A Scandal in the Headlines(39)
But it was too late for that.
This was the price of her foolishness, her selfishness. First Niccolo had tricked her, and then this man had hurt her feelings, and she was too weak to withstand either. Now that her tears were dry, now that she could breathe, she could see it all with perfect, horrifying clarity. She hadn’t kept her village or her family’s legacy safe the first time, and given the opportunity to fix that, she’d failed.
Because he thought too little of her, and she couldn’t stand it.
She was more than broken, she thought then. She was a disgrace.
“Tell me what happened to you,” he said then, carefully, again so very gentle that her throat constricted. “Tell me what he did.”
He rose and then settled himself on the other end of the swinging chair, one leg drawn up and the other anchoring them to the floor. His hard mouth was in a firm line as he gazed at her, his dark green eyes grave. For a moment she was thrown back to that ballroom in Rome, when she’d looked up to see a stranger looking at her, exactly like this. As if the whole world hinged on what might happen next.
Which she supposed it had then. Why not again?

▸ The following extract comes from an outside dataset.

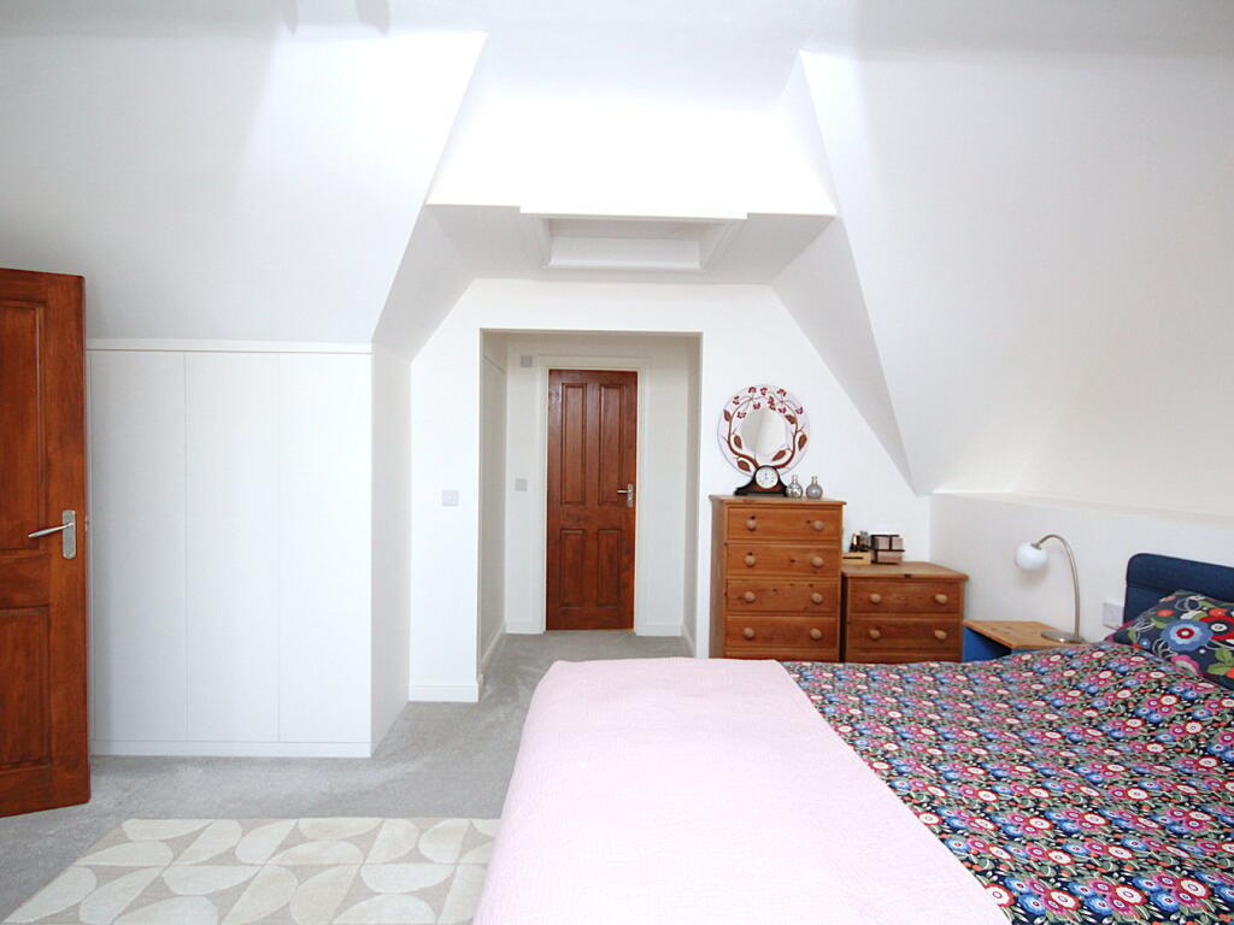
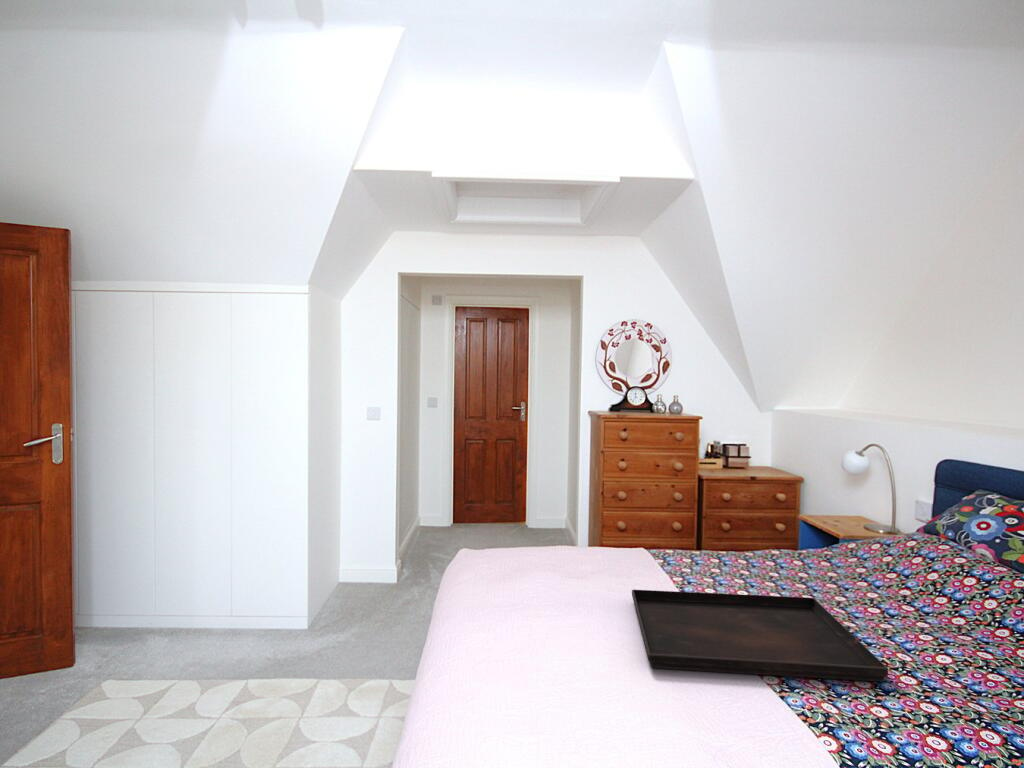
+ serving tray [631,589,889,683]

“I’m from a long line of very simple fishermen,” she said, pushing past the lump in her throat, concentrating on her hands instead of him. “But my great-grandfather eloped with the daughter of a rich man from Fondi. Her parents begged her to reconsider, but she refused, and they decided it was better their daughter live as a rich fisherman’s wife than a poor one’s. They gave my great-grandfather her dowry. It was substantial.”
She pulled up her knees, then wrapped her arms around her legs, fully aware that this was as close to the fetal position as she could get while sitting up. And she fought off her sense of disloyalty, the fact that she should be protecting this legacy, not handing it over to man who was perfectly capable of destroying it. On a whim.
But she didn’t know what else to do.
“He was a proud man and he didn’t want their money,” she continued, swallowing back the self-recrimination. “But my great-grandmother convinced him to put it toward a big stretch of land along the coast, so her family need not be as dependent on the whims of the sea as the rest of the village. And the land has been handed down ever since, from eldest son to eldest son.”
She looked past him then, out toward the water, as if she could squint hard and see all the way across the waves to the remote little village she was from, tucked up in its rocky hills so far away. She could imagine every rock, every blade of grass, every tree, as if she was standing there now. She knew every house that clung to the hillside, every boat in the harbor. And most of the faces, too.
“It must,” Alessandro said quietly, “be worth a great deal more now than it was then.”
Elena should have thanked him, she thought, her eyes snapping back to his, for reminding her where she was. And who he was. She wasn’t sharing this story with him—she was gambling everything on the slim possibility he was a better man than she thought he was. She nodded.
“It is,” she said. “And my parents had only me.”
“So the land is yours?” he asked, his brows lifting.
“My father is a traditional man,” Elena said, looking down the sweep of her legs, staring at her feet against the bright white cushions. Anywhere but at Alessandro. “When he dies, if I’m not married, the land will be held in trust. Once I marry it will transfer to my husband. If I’m already married when he dies, my husband will get the land on our wedding day.”
“Ah,” Alessandro said, a cynical twist to his lips when she looked at him again. “You must have been Niccolo’s dream come true.”
“Last summer my father was diagnosed with a brain tumor,” she told him, pushing forward because she couldn’t stop now. “There was no possible way to operate.” So matter-of-fact, so clinical. When it had cast her whole world into shadow. It still did. “The doctors said he had a year to live, if he was lucky.”
“A year?” His dark green gaze felt like a touch. The long arm he’d stretched out along the back of the seat moved slightly, as if he meant to reach for her but thought better of it. That shouldn’t have warmed her. “It’s nearly July.”
She hugged herself tighter, guilt and shame and that terrible grief flattening her, making it hard to breathe.
“About a month after we got the news, I was walking home one evening when a handsome stranger approached me, right there in the street,” she said softly.